The coming of Jesus brought upon the world a new opportunity. At long last, there was someone to save the world from sin. A time of great change is sometimes a time when people are willing to find and accept new ideas. Turkey was at such a point in the 1920s. It must have seemed to missionaries like MacCallum that this was the time for a great harvest. Yet the harvest did not come!


Pray for a great harvest based on genuine repentance, love and faith to go forth throughout the Turkish world today.

Missionary Biography: Lyman MacCallum 2 of 3

by AL

“A full and extremely lively year,” Lyman MacCallum wrote at the end of 1928. That year the government of Turkey performed a major
operation on the Turkish language. The Arabic alphabet, which had served the Turks for centuries, was condemned and outlawed by an enthusiastic Grand National Assembly. All printing in the Arabic characters was forbidden after 1 Jan. 1929. The police visited each print shop to see that all the old type was melted down. Now the country was committed to the Roman alphabet.

To help the people master the new alphabet, Lyman printed an edition of Proverbs with the old and new scripts on opposite pages. It arrived from the printer just four days before the old script was banned. Now the whole Bible needed to be reprinted in the new script.
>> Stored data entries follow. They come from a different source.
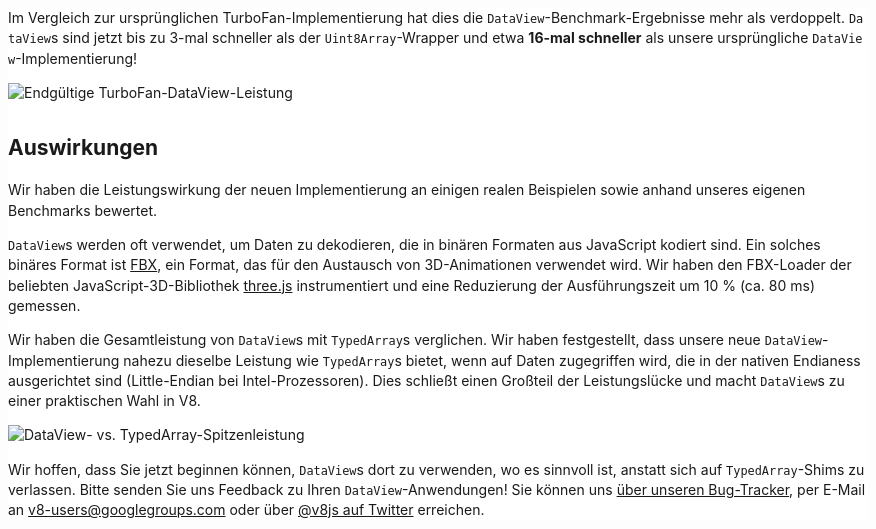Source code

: Im Vergleich zur ursprünglichen TurboFan-Implementierung hat dies die `DataView`-Benchmark-Ergebnisse mehr als verdoppelt. `DataView`s sind jetzt bis zu 3-mal schneller als der `Uint8Array`-Wrapper und etwa **16-mal schneller** als unsere ursprüngliche `DataView`-Implementierung!

![Endgültige TurboFan-`DataView`-Leistung](/_img/dataview/dataview-turbofan-final.svg)

## Auswirkungen

Wir haben die Leistungswirkung der neuen Implementierung an einigen realen Beispielen sowie anhand unseres eigenen Benchmarks bewertet.

`DataView`s werden oft verwendet, um Daten zu dekodieren, die in binären Formaten aus JavaScript kodiert sind. Ein solches binäres Format ist [FBX](https://de.wikipedia.org/wiki/FBX), ein Format, das für den Austausch von 3D-Animationen verwendet wird. Wir haben den FBX-Loader der beliebten JavaScript-3D-Bibliothek [three.js](https://threejs.org/) instrumentiert und eine Reduzierung der Ausführungszeit um 10 % (ca. 80 ms) gemessen.

Wir haben die Gesamtleistung von `DataView`s mit `TypedArray`s verglichen. Wir haben festgestellt, dass unsere neue `DataView`-Implementierung nahezu dieselbe Leistung wie `TypedArray`s bietet, wenn auf Daten zugegriffen wird, die in der nativen Endianess ausgerichtet sind (Little-Endian bei Intel-Prozessoren). Dies schließt einen Großteil der Leistungslücke und macht `DataView`s zu einer praktischen Wahl in V8.

![`DataView`- vs. `TypedArray`-Spitzenleistung](/_img/dataview/dataview-vs-typedarray.svg)

Wir hoffen, dass Sie jetzt beginnen können, `DataView`s dort zu verwenden, wo es sinnvoll ist, anstatt sich auf `TypedArray`-Shims zu verlassen. Bitte senden Sie uns Feedback zu Ihren `DataView`-Anwendungen! Sie können uns [über unseren Bug-Tracker](https://crbug.com/v8/new), per E-Mail an v8-users@googlegroups.com oder über [@v8js auf Twitter](https://twitter.com/v8js) erreichen.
But it also became clear to Lyman that the version of the Bible then in use needed revision. Chosen for this task was Lyman’s father, Dr. F. W. MacCallum, who for 40 years had spoken Turkish and had used the old version.

Four years later, in 1933, the revised New Testament was printed, and in 1937, the complete Old Testament was published. Lyman’s part was to keep on top of the correspondence with the Bible societies and others. He controlled the finances, defended the translators, and guarded his father from overstrain.

Learn more at joshuaproject.net

Pray for accuracy as today’s workers attempt to translate the words of God into local languages.